Ce qui m’a le plus agacé :
- les couvertures des six fascicules originaux qu’on nous présente comme intercalaire. En effet, il faut savoir qu’à l’origine, chacun des six chapitres de ce récit a été publié en un comic book distinct, comme c’est toujours le cas avec les comics. Chacun de ces petits albums avait une couverture illustrée par James Jean, au style très différent, plus poétique, plus léché… Les Américains procèdent apparemment ainsi pour accélérer la publication : ils demandent à un tiers de produire les couvertures de manière à ce que le dessinateur principal d’une série puisse se concentrer sur le tome suivant sans perdre de temps!! Personnellement, je déteste ce procédé, qui s’apparente à de la fausse représentation! J’en ai parlé, déjà, dans ma critique de la série Fables. Ainsi, si j’avais vu en kiosque ces six tomes-ci avec leur couverture originale, c’est certain que je n’aurais jamais pris le temps de les feuilleter, trouvant leur graphisme trop évanescent, trop doucereux… et j’aurais passé à côté d’une super série! Je trouve que ce n’est pas rendre justice aux réels illustrateurs. Heureusement, Delcourt a préféré choisir une illustration de Gabriel Ba, avec son style résolument plus moderne.
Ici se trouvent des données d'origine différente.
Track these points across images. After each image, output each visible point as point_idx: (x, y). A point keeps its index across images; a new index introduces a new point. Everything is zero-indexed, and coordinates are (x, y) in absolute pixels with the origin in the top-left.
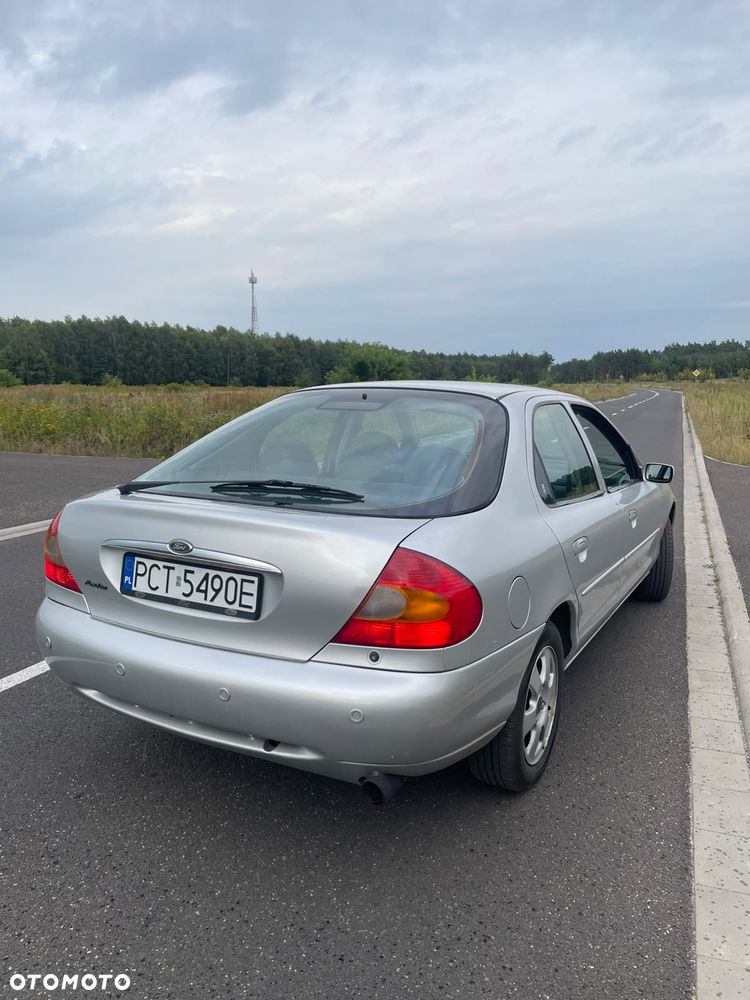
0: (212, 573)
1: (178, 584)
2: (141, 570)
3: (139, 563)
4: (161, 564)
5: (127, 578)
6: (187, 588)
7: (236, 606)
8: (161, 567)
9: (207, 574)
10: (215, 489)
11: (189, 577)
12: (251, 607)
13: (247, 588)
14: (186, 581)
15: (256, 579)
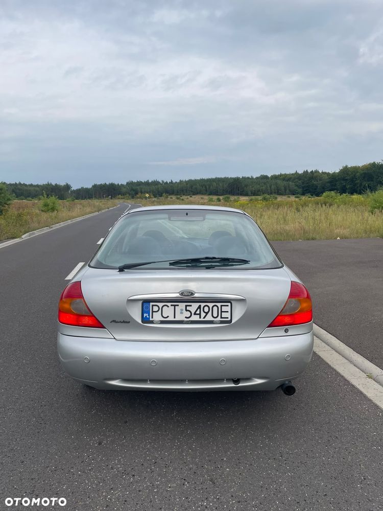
0: (203, 305)
1: (182, 313)
2: (155, 309)
3: (153, 306)
4: (169, 304)
5: (145, 315)
6: (188, 314)
7: (219, 319)
8: (169, 305)
9: (200, 306)
10: (171, 264)
11: (188, 308)
12: (228, 318)
13: (224, 309)
14: (186, 310)
15: (229, 304)
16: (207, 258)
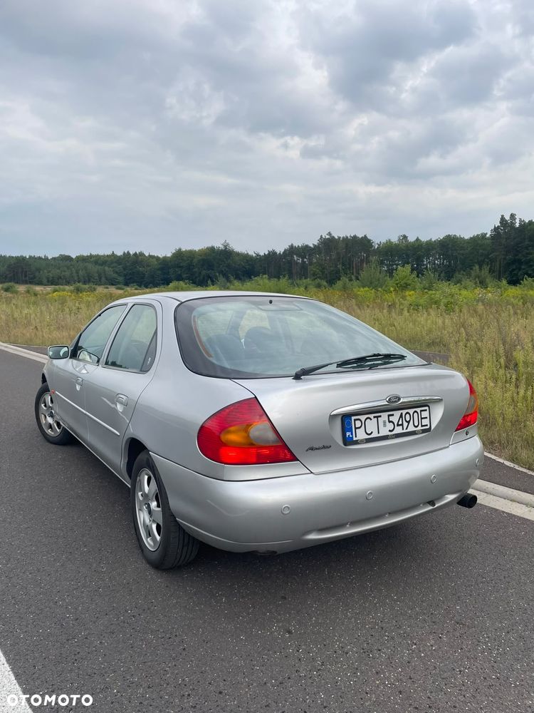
0: (404, 412)
1: (385, 425)
2: (358, 424)
3: (355, 420)
4: (371, 416)
5: (348, 434)
6: (390, 426)
7: (420, 428)
8: (372, 418)
9: (402, 413)
10: (339, 365)
11: (391, 418)
12: (427, 425)
13: (423, 415)
14: (390, 422)
15: (427, 408)
16: (375, 355)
- certaines séquences plus obscures, plus difficiles à suivre. Par exemple, les numéros (#00.04, etc.) sont amenés à la page 18 sans préambule, et ne sont expliqués ou validés que plusieurs pages plus loin. Il faut donc avoir de bonnes compétences d’anticipation, d’inférence et de déduction pour comprendre qui est qui. Cette première mission, à Paris, manque d’ailleurs de précision : qui, de #00.01 ou #00.02, attaque la tour? Pour quelle raison?! Tombe-t-elle en écrasant ce qui se trouve autour?? La narration aurait pu être plus fluide, un peu plus explicite.
- la typographie des textes des turbonautes, qui est difficile à décoder. La police de caractères choisie est originale et fantaisiste… mais certaines lettres deviennent difficile à discerner car elles sont trop soudées aux autres, dans les mots.